» **TASK STATEMENT**: Word for word, retype the lines from the one containing "Welch, P. (Ed.)." to the last line of the data below, both ends included.

» **SUPPLIED RECORDS**:
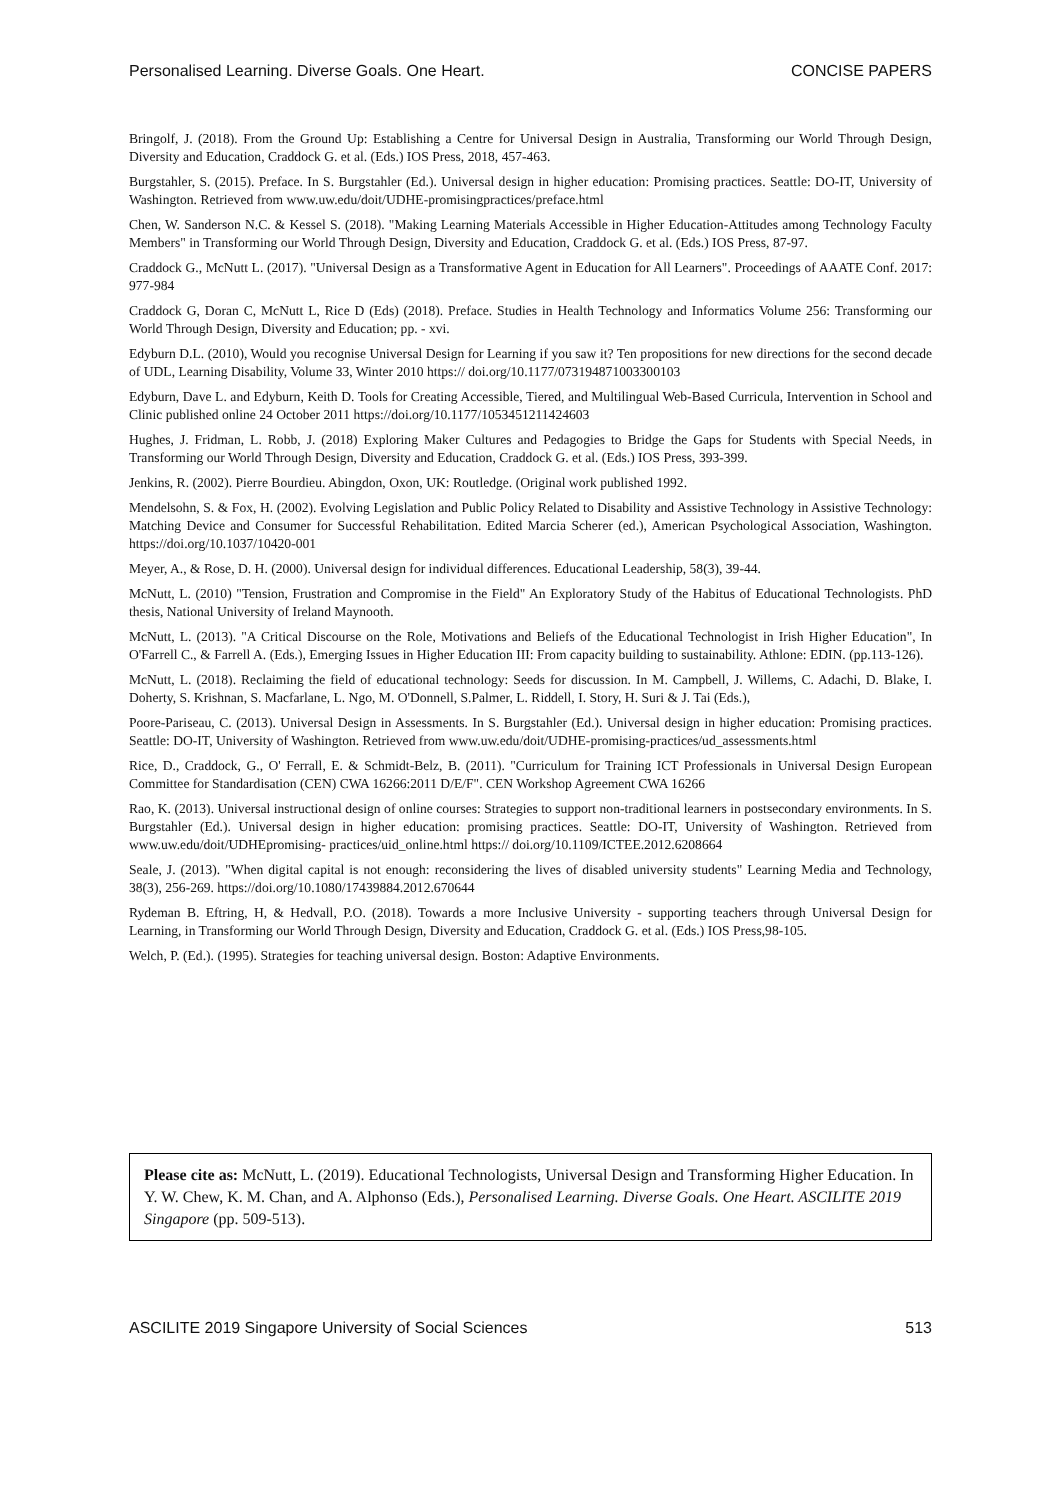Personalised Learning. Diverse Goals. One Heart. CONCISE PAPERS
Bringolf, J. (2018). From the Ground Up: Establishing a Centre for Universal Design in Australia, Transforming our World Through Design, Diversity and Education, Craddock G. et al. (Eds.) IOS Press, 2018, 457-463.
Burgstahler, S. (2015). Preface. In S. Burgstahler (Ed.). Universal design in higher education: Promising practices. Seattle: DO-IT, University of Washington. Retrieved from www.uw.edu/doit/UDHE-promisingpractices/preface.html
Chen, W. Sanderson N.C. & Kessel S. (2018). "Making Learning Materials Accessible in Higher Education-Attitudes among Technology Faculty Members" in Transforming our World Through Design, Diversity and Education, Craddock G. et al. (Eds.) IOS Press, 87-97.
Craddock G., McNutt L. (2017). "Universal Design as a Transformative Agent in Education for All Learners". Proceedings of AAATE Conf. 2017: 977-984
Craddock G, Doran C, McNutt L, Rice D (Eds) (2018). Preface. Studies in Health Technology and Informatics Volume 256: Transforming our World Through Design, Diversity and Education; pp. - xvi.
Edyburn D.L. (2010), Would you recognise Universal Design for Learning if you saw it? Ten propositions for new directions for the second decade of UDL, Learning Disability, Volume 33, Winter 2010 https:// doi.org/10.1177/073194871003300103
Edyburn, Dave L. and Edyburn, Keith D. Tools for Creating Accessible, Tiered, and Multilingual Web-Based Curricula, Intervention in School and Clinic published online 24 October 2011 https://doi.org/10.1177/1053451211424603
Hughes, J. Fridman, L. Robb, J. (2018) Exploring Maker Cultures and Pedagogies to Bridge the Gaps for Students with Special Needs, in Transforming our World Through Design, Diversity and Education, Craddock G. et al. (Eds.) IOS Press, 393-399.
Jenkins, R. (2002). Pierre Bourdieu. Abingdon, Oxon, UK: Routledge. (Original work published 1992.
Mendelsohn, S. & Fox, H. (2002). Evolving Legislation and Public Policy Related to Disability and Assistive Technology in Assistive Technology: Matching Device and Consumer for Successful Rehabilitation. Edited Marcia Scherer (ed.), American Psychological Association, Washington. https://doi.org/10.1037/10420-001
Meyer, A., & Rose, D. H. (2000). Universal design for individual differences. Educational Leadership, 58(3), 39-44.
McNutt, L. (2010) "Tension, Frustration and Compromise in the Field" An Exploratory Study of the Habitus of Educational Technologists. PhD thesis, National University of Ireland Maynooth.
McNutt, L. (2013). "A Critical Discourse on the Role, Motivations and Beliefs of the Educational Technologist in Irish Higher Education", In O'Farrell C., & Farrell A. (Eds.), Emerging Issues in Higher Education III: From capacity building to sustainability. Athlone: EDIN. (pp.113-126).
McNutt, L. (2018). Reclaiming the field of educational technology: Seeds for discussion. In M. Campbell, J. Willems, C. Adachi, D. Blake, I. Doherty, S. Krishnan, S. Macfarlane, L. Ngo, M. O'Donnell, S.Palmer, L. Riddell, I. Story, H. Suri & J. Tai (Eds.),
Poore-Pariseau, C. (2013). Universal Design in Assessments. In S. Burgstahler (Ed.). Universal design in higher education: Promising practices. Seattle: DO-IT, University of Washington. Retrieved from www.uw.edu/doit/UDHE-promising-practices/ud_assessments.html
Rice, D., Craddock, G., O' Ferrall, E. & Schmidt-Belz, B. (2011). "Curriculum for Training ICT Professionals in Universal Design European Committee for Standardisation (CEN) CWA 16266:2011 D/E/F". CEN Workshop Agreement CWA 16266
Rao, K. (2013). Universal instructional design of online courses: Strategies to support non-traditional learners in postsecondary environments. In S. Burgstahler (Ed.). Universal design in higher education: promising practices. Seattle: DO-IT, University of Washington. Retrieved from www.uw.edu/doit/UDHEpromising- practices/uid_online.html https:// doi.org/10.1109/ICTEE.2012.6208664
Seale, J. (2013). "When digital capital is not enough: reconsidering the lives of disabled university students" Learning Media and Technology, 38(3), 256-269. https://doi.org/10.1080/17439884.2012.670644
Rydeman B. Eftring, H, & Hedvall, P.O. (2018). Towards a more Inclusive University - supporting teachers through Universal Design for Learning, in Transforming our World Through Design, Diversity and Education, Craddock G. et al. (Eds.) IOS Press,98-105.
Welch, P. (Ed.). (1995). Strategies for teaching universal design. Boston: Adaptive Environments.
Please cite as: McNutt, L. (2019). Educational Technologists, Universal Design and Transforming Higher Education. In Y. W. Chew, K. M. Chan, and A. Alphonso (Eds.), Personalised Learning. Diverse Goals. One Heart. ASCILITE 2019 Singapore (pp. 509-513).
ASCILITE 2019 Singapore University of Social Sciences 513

» **COMPLETED TASK**:
Welch, P. (Ed.). (1995). Strategies for teaching universal design. Boston: Adaptive Environments.
Please cite as: McNutt, L. (2019). Educational Technologists, Universal Design and Transforming Higher Education. In Y. W. Chew, K. M. Chan, and A. Alphonso (Eds.), Personalised Learning. Diverse Goals. One Heart. ASCILITE 2019 Singapore (pp. 509-513).
ASCILITE 2019 Singapore University of Social Sciences 513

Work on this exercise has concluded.